Mass transit is also expected to address the region’s changing demographics. While it is often noted that the younger generation will likely be early adopters of rail-based transit, it will also likely serve the senior population as well. Greater mobility could expand the distance for comfortable commuting, and Kennedy believes more employees will be available for more businesses and employees will have greater job opportunities.
“Transit provides a basis for redevelopment that is efficient and sustainable while helping to preserve our existing neighborhoods,” he says. “These developments are focused on pedestrian friendly designs that provide mobility options other than the automobile. Right now, an estimated 25 percent of a family’s income in an auto dependent world—here, for example—is spent on transportation while in a transit rich world only nine percent goes to transportation. This means that transit could free up, on average, $8,000 a year per family in transportation costs, that could be spent on other things.”
Finally, and most importantly, Kennedy says, Tampa Bay really has no other options. Auto dependent development patterns have maxed out the region’s urban road capacity and there is no more room and not enough money to expand the road system further.
“We will face more congestion and lost time on the road,” Kennedy says. “Our quality of life will suffer, people and businesses will move away. Those remaining will have to cover ever-increasing costs of maintaining a degrading infrastructure. This is a classic cycle of urban decay.
“Or… we can take control of our lives and invest in our future. While this is a great quality of life effort … it is also the best business decision we could make. That’s why NAIOP supports transit.”
When Corporate America is looking to expand, it goes through a specific criteria and checklist. A good transportation system, more often than not these days, is right near the top of the list.
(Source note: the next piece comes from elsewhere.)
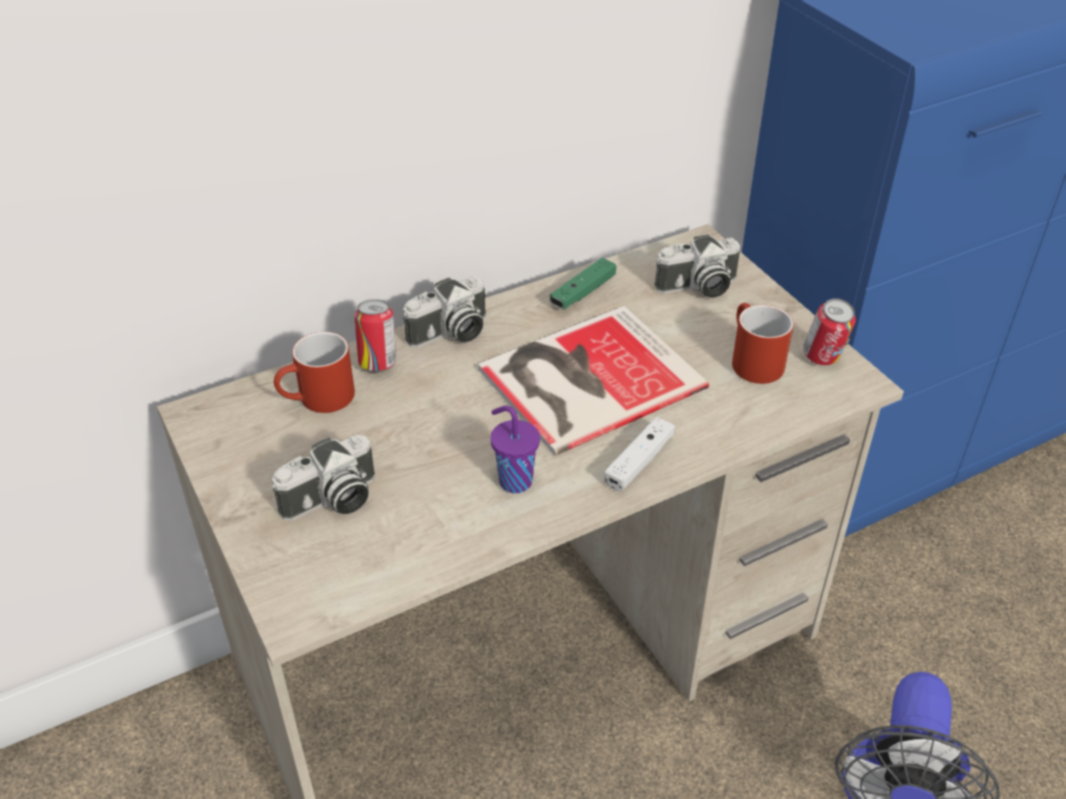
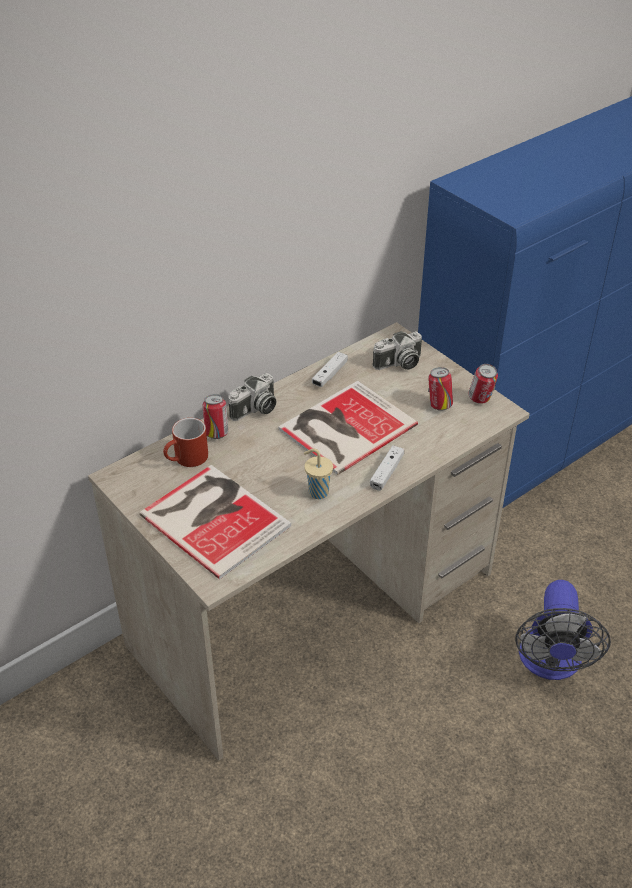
camera: 10 degrees left, 0 degrees up
camera [272,435,375,521] -> book [139,465,291,579]
purple cup [490,406,540,493] -> beige cup [304,449,333,499]
green game controller [550,258,616,309] -> white game controller [312,352,348,387]
red mug [732,303,794,384] -> can [428,367,453,411]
NAIOP leaders believe Tampa Bay area communities are being eliminated right off the top by bigger fish because it doesn’t have that mass transit box to check off.
Whitaker says light rail is the trifecta of job creation:
Jobs created to construct the project.
Higher, transit-oriented development in and around the stations and the track routes. “That will create ongoing jobs”
“By doing all that, you put our area in a more competitive, better arena, alongside Charlotte, Denver and Phoenix, competing for jobs.”
“I’m not in favor of higher taxes at all,” Whitaker says. “But this one is different. And compared to doing nothing, we’ve got to move forward and take this step. We should have done it 10 years ago. It’s time to do it.”